I also want to apologize for a couple other items that unfortunately added to the frustrations. One was the miscommunication with public works operations staff that led to a staff person starting to install No Parking signs before we had completed our neighborhood conversations and input opportunities. The optics on that were horrible. But it was truly just a mistake where street operations staff had been given a heads up about an expected need for signs to be made and installed (in the near future), and, from a spirit of wanting to do a good job, started doing that work early. There was not actual direction given to put up signs at that point in time. Mistakes happen, and unfortunately at times seem to happen when you least need them. Second, after hearing from several of you that you had not seen the “Your Speed Is” signs rotating back through your neighborhood in a long time, we discovered that the signs have not been in working order for over a year.
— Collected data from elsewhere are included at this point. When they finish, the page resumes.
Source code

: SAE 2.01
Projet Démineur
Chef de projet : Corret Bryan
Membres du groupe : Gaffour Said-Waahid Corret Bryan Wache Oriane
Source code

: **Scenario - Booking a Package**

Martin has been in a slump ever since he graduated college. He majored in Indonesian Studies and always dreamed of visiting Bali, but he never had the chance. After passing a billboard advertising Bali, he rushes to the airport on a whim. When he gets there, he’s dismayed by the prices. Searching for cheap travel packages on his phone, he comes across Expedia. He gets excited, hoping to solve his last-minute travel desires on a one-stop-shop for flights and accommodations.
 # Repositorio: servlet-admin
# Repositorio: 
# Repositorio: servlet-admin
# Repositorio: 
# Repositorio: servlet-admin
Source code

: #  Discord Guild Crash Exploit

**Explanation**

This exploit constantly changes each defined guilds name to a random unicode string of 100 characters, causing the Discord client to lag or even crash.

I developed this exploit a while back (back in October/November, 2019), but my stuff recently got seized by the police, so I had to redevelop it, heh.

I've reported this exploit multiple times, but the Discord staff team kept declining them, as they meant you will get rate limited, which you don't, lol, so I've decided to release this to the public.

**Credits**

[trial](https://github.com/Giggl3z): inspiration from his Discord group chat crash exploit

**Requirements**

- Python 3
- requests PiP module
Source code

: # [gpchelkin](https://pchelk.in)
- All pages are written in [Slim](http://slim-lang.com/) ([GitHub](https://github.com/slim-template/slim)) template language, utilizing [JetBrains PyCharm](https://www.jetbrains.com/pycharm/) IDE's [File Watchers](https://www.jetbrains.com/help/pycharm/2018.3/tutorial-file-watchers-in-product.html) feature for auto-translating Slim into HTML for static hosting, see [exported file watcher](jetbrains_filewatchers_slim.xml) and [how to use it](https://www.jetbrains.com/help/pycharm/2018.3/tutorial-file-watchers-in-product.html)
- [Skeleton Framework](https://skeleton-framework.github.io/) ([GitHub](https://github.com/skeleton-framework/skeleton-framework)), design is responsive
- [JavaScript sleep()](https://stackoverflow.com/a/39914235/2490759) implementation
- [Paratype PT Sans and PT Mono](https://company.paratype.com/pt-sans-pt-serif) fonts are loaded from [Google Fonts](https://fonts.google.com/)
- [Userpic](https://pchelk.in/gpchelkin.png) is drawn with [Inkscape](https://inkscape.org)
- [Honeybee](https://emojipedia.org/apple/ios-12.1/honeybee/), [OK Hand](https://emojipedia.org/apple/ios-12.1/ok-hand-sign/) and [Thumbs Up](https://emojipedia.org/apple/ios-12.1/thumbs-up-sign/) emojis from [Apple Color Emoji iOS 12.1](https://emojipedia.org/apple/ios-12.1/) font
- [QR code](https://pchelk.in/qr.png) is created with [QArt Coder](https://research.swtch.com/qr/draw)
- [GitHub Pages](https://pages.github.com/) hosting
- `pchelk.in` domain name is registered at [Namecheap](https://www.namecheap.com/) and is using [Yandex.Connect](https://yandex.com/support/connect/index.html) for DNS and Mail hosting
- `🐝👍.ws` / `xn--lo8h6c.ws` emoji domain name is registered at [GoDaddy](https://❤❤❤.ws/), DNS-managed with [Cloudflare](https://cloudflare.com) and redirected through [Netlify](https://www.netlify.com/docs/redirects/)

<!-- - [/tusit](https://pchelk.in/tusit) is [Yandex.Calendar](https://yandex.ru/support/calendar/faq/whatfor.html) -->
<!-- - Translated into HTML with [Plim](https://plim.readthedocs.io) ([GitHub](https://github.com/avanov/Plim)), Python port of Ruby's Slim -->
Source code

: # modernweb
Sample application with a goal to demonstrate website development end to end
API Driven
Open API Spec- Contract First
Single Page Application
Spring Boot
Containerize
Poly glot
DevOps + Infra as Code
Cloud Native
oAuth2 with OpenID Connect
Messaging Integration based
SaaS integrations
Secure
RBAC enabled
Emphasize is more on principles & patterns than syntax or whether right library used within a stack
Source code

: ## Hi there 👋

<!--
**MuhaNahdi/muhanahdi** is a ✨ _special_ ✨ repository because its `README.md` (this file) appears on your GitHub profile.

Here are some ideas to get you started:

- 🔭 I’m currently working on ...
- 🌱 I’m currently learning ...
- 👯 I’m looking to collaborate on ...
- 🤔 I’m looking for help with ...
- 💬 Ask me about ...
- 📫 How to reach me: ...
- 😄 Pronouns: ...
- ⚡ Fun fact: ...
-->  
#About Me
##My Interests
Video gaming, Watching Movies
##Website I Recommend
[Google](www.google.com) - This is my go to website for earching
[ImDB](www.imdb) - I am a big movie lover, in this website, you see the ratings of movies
As it turns out, the ones we were using had issues with their batteries. Our staff have now acquired newer models that are both battery and solar-powered, and they are awaiting a laptop from our IT group so they can program them. Again, our apologies, and we have placed a priority on this; the signs are expected to be back in working order this summer. We have placed Ascension Drive at the top of a list of about 15 streets for rotation of the signs, so you should see those signs installed out there by the end of summer. Thank you for asking about this.
I also understand that many neighbors have had ongoing concerns about speeding and traffic volume over many years. And it was frustrating to see us work on the visibility issue when you didn’t feel that the other issues had been addressed. I do believe the city made a good faith effort to address some of this in 2017. And we have continued to monitor speed and traffic volume, and while volume has increased, speeds have not risen to the level that city staff would apply any measures beyond what was already done. What we did not do was find a way to share that information with you; so, it likely felt like silence on the part of the city. We need to find a way to do better on that.
This painful and complicated situation on Ascension has made it clear to us that we need a more clear and transparent process related to receiving, prioritizing and addressing traffic safety and parking issues. So, we have started work on that, and it will be something we discuss with the city Transportation Advisory Committee and city council over the next few months. The process will be made available on the city’s website. The process will include better use of our web-based system for receiving complaints and issues that has capability to send acknowledgements of receipt and display on a map the status of complaint response. Part of developing this process will be identifying the communications procedures for follow up with community members.
I realize that even the best of communications and engagement still may not result in measures that please everyone. Our obligation to manage and maintain public streets for the benefit and use of all the public does at times conflict with the wishes of residents on those streets. But our obligation also includes considering the impacts of changes and trying to find solutions with best outcomes and minimizing impacts. And communicating all those things. Thank you for reminding us of that.